### EXTRACT

-*-*-

2. Initial Acquisition of Assets and Related Transactions
On August 12, 2011, the Company entered into purchase agreements whereby (i) Scintilla transferred certain oil and natural gas properties located in east-central Oklahoma to the Company in exchange for 20.0 million shares of the Company’s common stock and $60.0 million in cash, which the Company borrowed under its credit facility, and (ii) other parties transferred certain oil and natural gas properties located in east-central Oklahoma to the Company in exchange for 1.2 million shares of the Company’s common stock and the assumption of deferred income tax liabilities, as further discussed in Notes 1 and 9. The acquisition of the oil and natural gas properties from Scintilla is a transaction among entities under common control and, accordingly, the Company has recognized the assets and liabilities acquired at their historical carrying values and presented the historical operations of the properties on a retrospective basis for all periods presented. Since the $60.0 million cash payment to Scintilla was used to repay debt that was allocated to the Company and reflected in its financial statements, the payment is reflected as repayment of amounts borrowed under the Company’s prior credit facility in the accompanying financial statements. The acquisitions of oil and natural gas properties from the other contributing parties have been accounted for as business combinations, whereby the assets and liabilities were recorded at fair value. The Company estimated the fair value of the oil and natural gas properties acquired from the other contributing parties to be $11.9 million, based on discounted cash flows of the properties’ estimated proved reserves (using various analyses with discount factors ranging from 8% to 15%). The related deferred tax liabilities on these properties amounted to $4.2 million. The Company recorded goodwill of $4.2 million resulting from the business combination, which was the difference in the value of the stock issued and the deferred tax liability assumed of $16.1 million and the fair value of the acquired assets of $11.9 million. The operations of the oil and natural gas properties acquired from the other contributing parties have been included in the Company’s December 31, 2011 financial statements from the acquisition date.

-*-*-

### MATERIAL PROVIDED

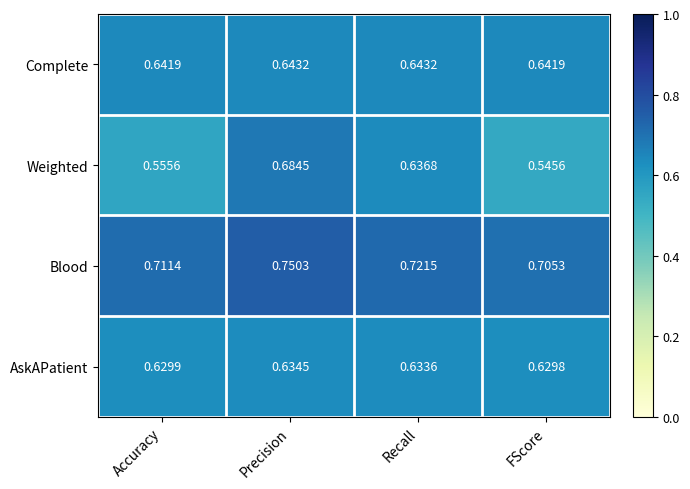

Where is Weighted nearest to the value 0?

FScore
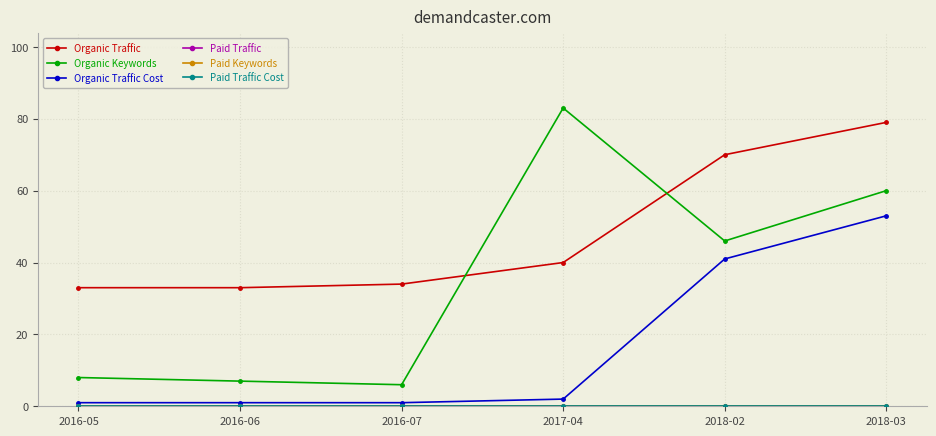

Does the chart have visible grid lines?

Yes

-*-*-

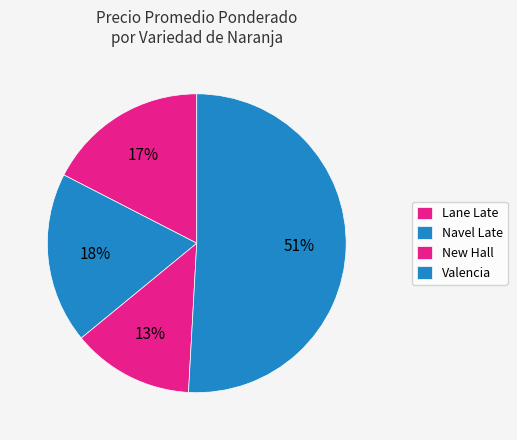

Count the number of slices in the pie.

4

-*-*-

### WORK ITEM
How much goodwill did the Company record from the business combination, according to the acquisition note?

### TASK RESPONSE
$4.2 million